Дорогой мой человек - Герман Юрий Павлович. Страница 31

Прибыла наконец наша техника, нам стало легче. Мы научились ловко и хорошо гладить. Кроме того, мы зашивали, штопали и, работая, пели в нашем сарае.

Знаешь, это даже довольно мило, вспоминается: докрасна раскалилась чугунная печурка, пахнет глаженым бельем, Шурик, полузакрыв глаза, упоенно дирижирует поленом, а девочки поют:

Выхожу один я на дорогу;

Сквозь туман кремнистый путь блестит,

Ночь тиха. Пустыня внемлет богу,

И звезда с звездою говорит.

Так шла, Владимир Афанасьевич, наша военная жизнь на этом этапе.

Вернее, на прошлом, потому что сейчас у меня совсем новый этап.

В меня влюбился один недурной человек.

Пусть Вам будет хуже, Владимир Афанасьевич, но в меня часто влюбляются. Не знаю почему, я ровно ничего для этого не делаю. Влюбляются разные и по-разному. Влюбляются и ходят с бараньими глазами, сначала разговаривают намеками, потом следуют неизменные признания в любви, потом, когда я отвечаю, что думаю, – они бранятся. Да, да, большею частью не понимают, почему я не отвечаю взаимностью. А мне смешно и стыдно. Я же выбрала раз навсегда.

Ну как это им скажешь?

Ведь это же несерьезно: я люблю товарища Устименку, а он меня много лет тому назад бросил, и потому оставьте ваши попеченья до завтрашнего воскресенья, или как мы говорили в детстве?

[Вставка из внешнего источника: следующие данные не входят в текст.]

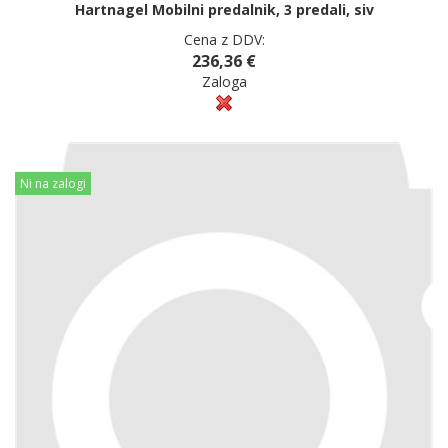
Hartnagel Mobilni predalnik, 3 predali, siv
Cena z DDV:
236,36 €
Zaloga
Ni na zalogi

Впрочем, это я и сказала майору Козыреву. Это он – недурной человек. И старше меня лет на пятнадцать.

Он выслушал и ответил, как в романах:

– Я буду ждать, сколько вы пожелаете, Варвара Родионовна.

Я ответила:

– Не желаю, чтобы вы ждали.

А он мне:

– Положим, ждать вы мне запретить не можете. Кроме того, даю вам слово – докучать своими чувствами не буду. Мы просто добрые друзья, и только. Это, я надеюсь, мне не возбраняется?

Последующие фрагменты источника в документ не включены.